An arithmetic average is the sum of a series of numbers divided by the count of that series of numbers.
If you were asked to find the class (arithmetic) average of test scores, you would simply add up all the test scores of the students, and then divide that sum by the number of students. For example, if five students took an exam and their scores were 60%, 70%, 80%, 90% and 100%, the arithmetic class average would be 80%.
This would be calculated as: (0.6 + 0.7 + 0.8 + 0.9 + 1.0) / 5 = 0.8.
The reason you use an arithmetic average for test scores is that each test score is an independent event. If one student happens to perform poorly on the exam, the next student's chances of doing poor (or well) on the exam isn't affected. In other words, each student's score is independent of the all other students' scores. However, there are some instances, particularly in the world of finance, where an arithmetic mean is not an appropriate method for calculating an average.
Consider your investment returns, for example. Suppose you have invested your savings in the stock market for five years. If your returns each year were 90%, 10%, 20%, 30% and -90%, what would your average return be during this period? Well, taking the simple arithmetic average, you would get an answer of 12%. Not too shabby, you might think.

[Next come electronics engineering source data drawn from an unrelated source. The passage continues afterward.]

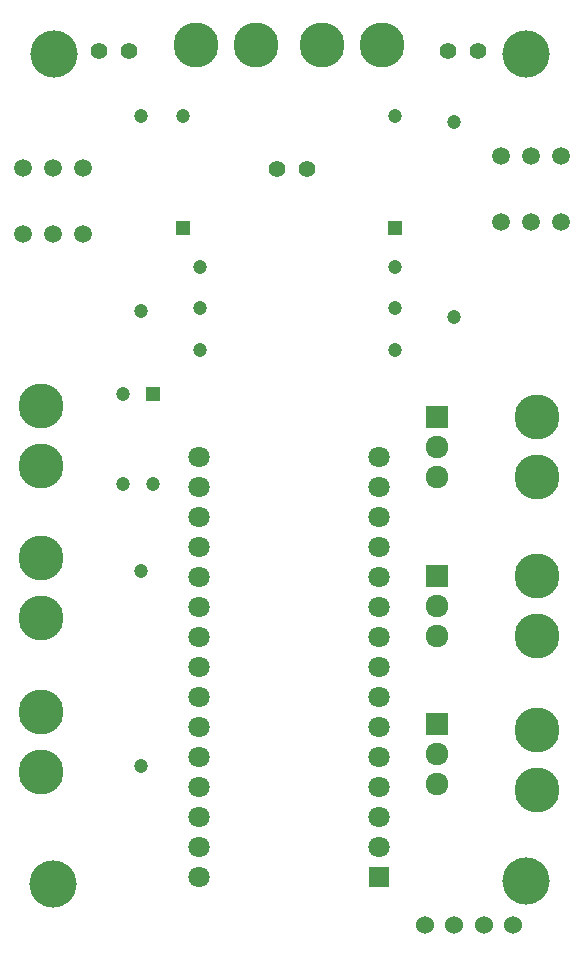
<source format=gbr>
%TF.GenerationSoftware,Altium Limited,Altium Designer,22.7.1 (60)*%
G04 Layer_Color=255*
%FSLAX45Y45*%
%MOMM*%
%TF.SameCoordinates,6F5B2F55-B7AD-49D5-9618-4F223791D6AE*%
%TF.FilePolarity,Positive*%
%TF.FileFunction,Pads,Bot*%
%TF.Part,Single*%
G01*
G75*
%TA.AperFunction,ViaPad*%
%ADD13C,1.52400*%
%TA.AperFunction,ComponentPad*%
%ADD14C,3.81000*%
%TA.AperFunction,ViaPad*%
%ADD15C,4.00000*%
%TA.AperFunction,ComponentPad*%
%ADD16R,1.92000X1.92000*%
%ADD17C,1.92000*%
%ADD18C,1.20000*%
%ADD19R,1.20000X1.20000*%
%ADD20C,1.50100*%
%ADD21C,1.41400*%
%ADD22C,1.80000*%
%ADD23R,1.80000X1.80000*%
D13*
X4400000Y150000D02*
D03*
X4150000D02*
D03*
X3900000D02*
D03*
X3650000D02*
D03*
D14*
X400000Y2750000D02*
D03*
Y3258000D02*
D03*
X4600000Y4450000D02*
D03*
Y3942000D02*
D03*
Y3108000D02*
D03*
Y2600000D02*
D03*
Y1800000D02*
D03*
Y1292000D02*
D03*
X400000Y1450000D02*
D03*
Y1958000D02*
D03*
Y4042000D02*
D03*
Y4550000D02*
D03*
X2775575Y7600000D02*
D03*
X3283575D02*
D03*
X1708749D02*
D03*
X2216749D02*
D03*
D15*
X510827Y7522599D02*
D03*
X4510826D02*
D03*
Y522599D02*
D03*
X500000Y500000D02*
D03*
D16*
X3750000Y4454000D02*
D03*
Y3104000D02*
D03*
Y1854000D02*
D03*
D17*
Y4200000D02*
D03*
Y3946000D02*
D03*
Y2850000D02*
D03*
Y2596000D02*
D03*
Y1600000D02*
D03*
Y1346000D02*
D03*
D18*
X1250000Y7000000D02*
D03*
Y5350000D02*
D03*
X3900000Y6950000D02*
D03*
Y5300000D02*
D03*
X1250000Y3150000D02*
D03*
Y1500000D02*
D03*
X1096000Y4650000D02*
D03*
Y3888000D02*
D03*
X1350000D02*
D03*
X3400000Y5724575D02*
D03*
X1750000D02*
D03*
X3400000Y5374149D02*
D03*
X1750000D02*
D03*
X3400000Y5023724D02*
D03*
X1750000D02*
D03*
X3400000Y7000000D02*
D03*
X1600000D02*
D03*
D19*
X1350000Y4650000D02*
D03*
X3400000Y6050000D02*
D03*
X1600000D02*
D03*
D20*
X754000Y6000000D02*
D03*
X500000D02*
D03*
X246000D02*
D03*
X754000Y6557975D02*
D03*
X500000D02*
D03*
X246000D02*
D03*
X4296000Y6664025D02*
D03*
X4550000D02*
D03*
X4804000D02*
D03*
X4296000Y6100000D02*
D03*
X4550000D02*
D03*
X4804000D02*
D03*
D21*
X3846000Y7550000D02*
D03*
X4100000D02*
D03*
X892324D02*
D03*
X1146324D02*
D03*
X2400000Y6550000D02*
D03*
X2654000D02*
D03*
D22*
X1738000Y562000D02*
D03*
Y816000D02*
D03*
Y1070000D02*
D03*
Y1324000D02*
D03*
Y1578000D02*
D03*
Y1832000D02*
D03*
Y2086000D02*
D03*
Y2340000D02*
D03*
Y2594000D02*
D03*
Y2848000D02*
D03*
Y3102000D02*
D03*
Y3356000D02*
D03*
Y3610000D02*
D03*
Y3864000D02*
D03*
Y4118000D02*
D03*
X3262000D02*
D03*
Y3864000D02*
D03*
Y3610000D02*
D03*
Y3356000D02*
D03*
Y3102000D02*
D03*
Y2848000D02*
D03*
Y2594000D02*
D03*
Y2340000D02*
D03*
Y2086000D02*
D03*
Y1832000D02*
D03*
Y1578000D02*
D03*
Y1324000D02*
D03*
Y1070000D02*
D03*
Y816000D02*
D03*
D23*
Y562000D02*
D03*
%TF.MD5,a4aa70b03c6e6f74bd2b80f3311753ff*%
M02*

</source>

However, when it comes to annual investment returns, the numbers are not independent of each other. If you lose a ton of money one year, you have that much less capital to generate returns during the following years, and vice versa. Because of this reality, we need to calculate the geometric average of your investment returns in order to get an accurate measurement of what your actual average annual return over the five-year period is.
To do this, we simply add one to each number (to avoid any problems with negative percentages). Then, multiply all the numbers together, and raise their product to the power of one divided by the count of the numbers in the series. And you're finished - just don't forget to subtract one from the result!
That's quite a mouthful, but on paper it's actually not that complex. Returning to our example, let's calculate the geometric average: Our returns were 90%, 10%, 20%, 30% and -90%, so we plug them into the formula as [(1.9 x 1.1 x 1.2 x 1.3 x 0.1) ^ 1/5] - 1. This equals a geometric average annual return of -20.08%. That's a heck of a lot worse than the 12% arithmetic average we calculated earlier, and unfortunately it's also the number that represents reality in this case.
It may seem confusing as to why geometric average returns are more accurate than arithmetic average returns, but look at it this way: if you lose 100% of your capital in one year, you don't have any hope of making a return on it during the next year. In other words, investment returns are not independent of each other, so they require a geometric average to represent their mean.